* Document section *
*** Block opens ***

Some people think that the civil unrest will disappear if Joe Biden wins in November, but I do not believe that is the case. Nearly all of the major cities where the violence is happening are controlled by radical Democrats, and those radical Democrats have been completely unable to control the riots. To the protesters, Republicans and Democrats are both two sides of the same coin and are both responsible for the injustices in our society, and they are not going to give up on their goals just because a moderate Democrat like Joe Biden wins the election.
At this point, millions upon millions of Americans are sticking closer to home these days because of COVID-19 and all the unrest, and this has been particularly devastating for the leisure and hospitality industries…
The unemployment rate in the leisure and hospitality industries, including restaurants, soared from 5.7% in February to 39.3% in April, and in June was still at an unprecedented 28.9%. By comparison, the overall unemployment rate is 11.1%, and no other industry comes close to restaurants’ level.

*** Block closes ***

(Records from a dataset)

*** Block opens ***

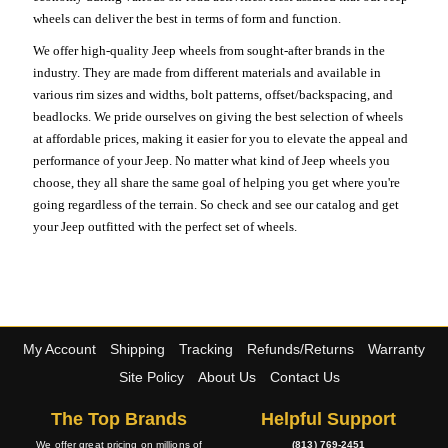
wheels can deliver the best in terms of form and function.
We offer high-quality Jeep wheels from sought-after brands in the
industry. They are made from different materials and available in
various rim sizes and widths, bolt patterns, offset/backspacing, and
beadlocks. We pride ourselves on giving the best selection of wheels
at affordable prices, making it easier for you to elevate the appeal and
performance of your Jeep. No matter what kind of Jeep wheels you
choose, they all share the same goal of helping you get where you're
going regardless of the terrain. So check and see our catalog and get
your Jeep outfitted with the perfect set of wheels.
My Account
Shipping
Tracking
Refunds/Returns
Warranty
Site Policy
About Us
Contact Us
The Top Brands
Helpful Support
We offer great pricing on millions of
(813) 769-2451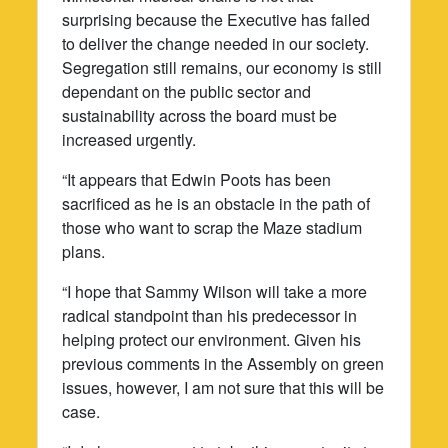
surprising because the Executive has failed
to deliver the change needed in our society.
Segregation still remains, our economy is still
dependant on the public sector and
sustainability across the board must be
increased urgently.
“It appears that Edwin Poots has been
sacrificed as he is an obstacle in the path of
those who want to scrap the Maze stadium
plans.
“I hope that Sammy Wilson will take a more
radical standpoint than his predecessor in
helping protect our environment. Given his
previous comments in the Assembly on green
issues, however, I am not sure that this will be
case.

*** Block closes ***

Reproduce verbatim the portion of the passage on civil unrest and unemployment between "Some people think" and "wins the election.", inclusive.

Some people think that the civil unrest will disappear if Joe Biden wins in November, but I do not believe that is the case. Nearly all of the major cities where the violence is happening are controlled by radical Democrats, and those radical Democrats have been completely unable to control the riots. To the protesters, Republicans and Democrats are both two sides of the same coin and are both responsible for the injustices in our society, and they are not going to give up on their goals just because a moderate Democrat like Joe Biden wins the election.